Second: Unconditional love: To be willing to extend grace, we must have the ability to love those who are not agreeing with us, not doing what we want. This is another Gospel Truth. God loved us when we were his enemies, and we stripped his only kid naked and tortured him to death in public for it. And he still loved us enough to reach out with an open hand. It is no spoiler that in this film Xavier has to find a way to love the friend who betrayed him and crippled him for life, since fifty years in the future they are once again friends like brothers. It is no secret, either, that Magneto has to find away to love and work with the man who has single-handedly destroyed the world’s best hope for justice (from his point of view). And yet the film starts off with this impossible reconciliation fait accompli.

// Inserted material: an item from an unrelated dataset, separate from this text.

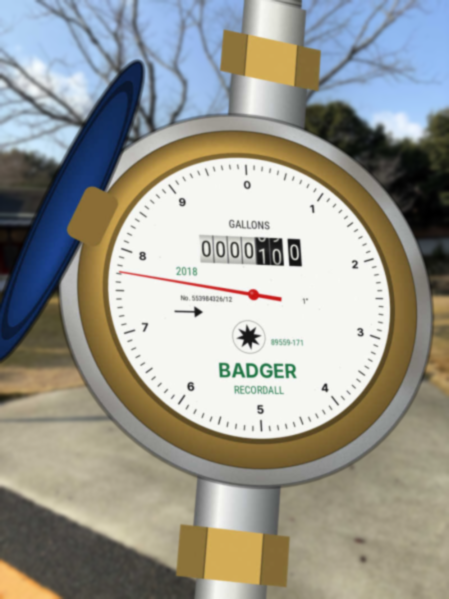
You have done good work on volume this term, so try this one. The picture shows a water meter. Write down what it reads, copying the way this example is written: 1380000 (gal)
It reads 97.7 (gal)
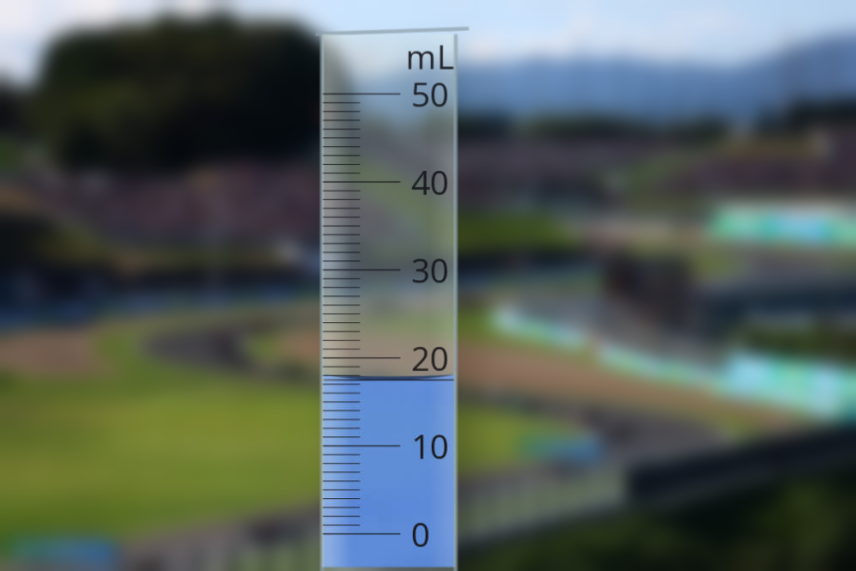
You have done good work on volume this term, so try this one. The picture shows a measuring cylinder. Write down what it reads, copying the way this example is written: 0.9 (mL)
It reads 17.5 (mL)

Third: Hope. There is no way to express this clearly, except perhaps to cite the Lord of the Rings, an adventure framed around the fundamental principle that when the problems lie beyond our own strength, a Greater Strength remains in control to work it out for the best. (See my essay on this website, as I will not waste words repeating it here.)

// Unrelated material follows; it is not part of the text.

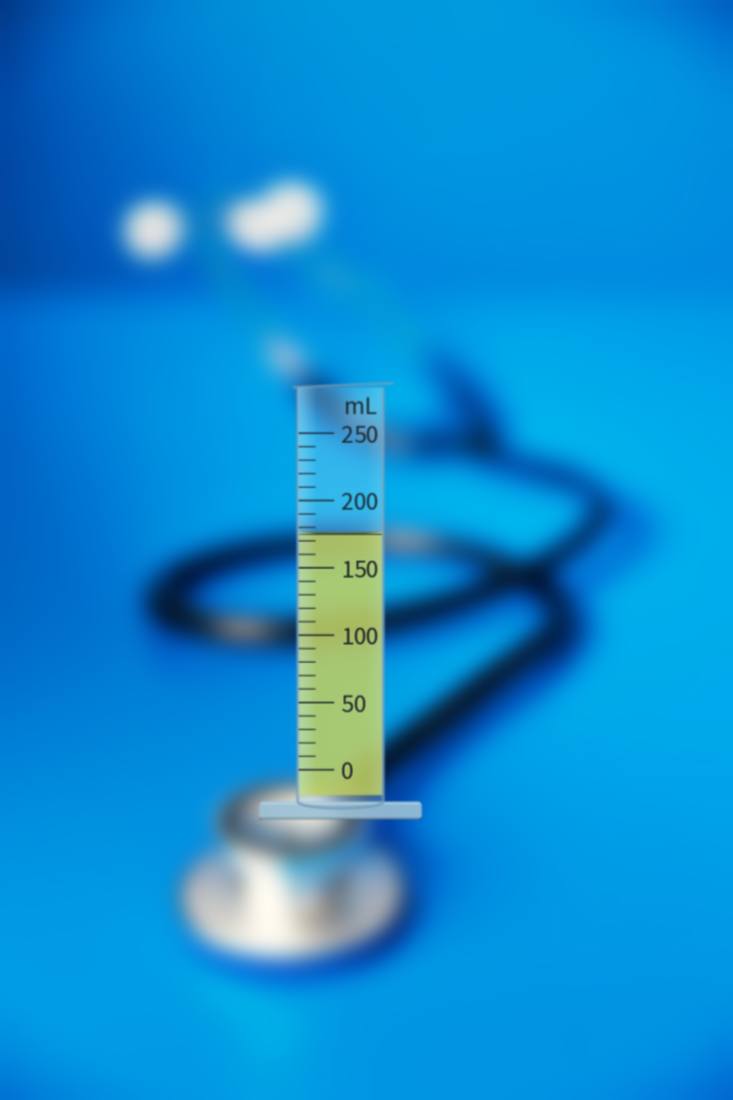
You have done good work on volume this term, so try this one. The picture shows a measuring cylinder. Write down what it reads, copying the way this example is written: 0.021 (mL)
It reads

There is the battle for self-acceptance, that no struggle (be it with race, orientation, or mutant blue fur) will ever be won through self-rejection. Self-denial can be essential, ask any alcoholic, but self-acceptance is different. The X-Men stories have always contained a truth that even when we don’t like who we may be, the first step forward is admitting it’s where we are, and the first rung on the ladder out is the idea that humanity/us/the-other-party/our enemy is worth saving.
Pure theological gold here: Grace over sins, love over separation, courage over impossible odds, sacrifice over selfishness, and more. Build a story skeleton out of that. Slap on super-powers, CGI, killer robots, evil conspiracies, sweet martial arts, very well done linguistics, excellent drama, plotting… Did I mention super-powers?!
I will put in one final word with my unconditional recommendation: This film is one of the few films that will come out this year that is truly, deliberately, and finely well-crafted for High-Def 3D. This is the film that shows why people keep trying to do 3D films though it is so often done so poorly.
Unconditionally recommended. Go pay for those glasses. You’ll thank me.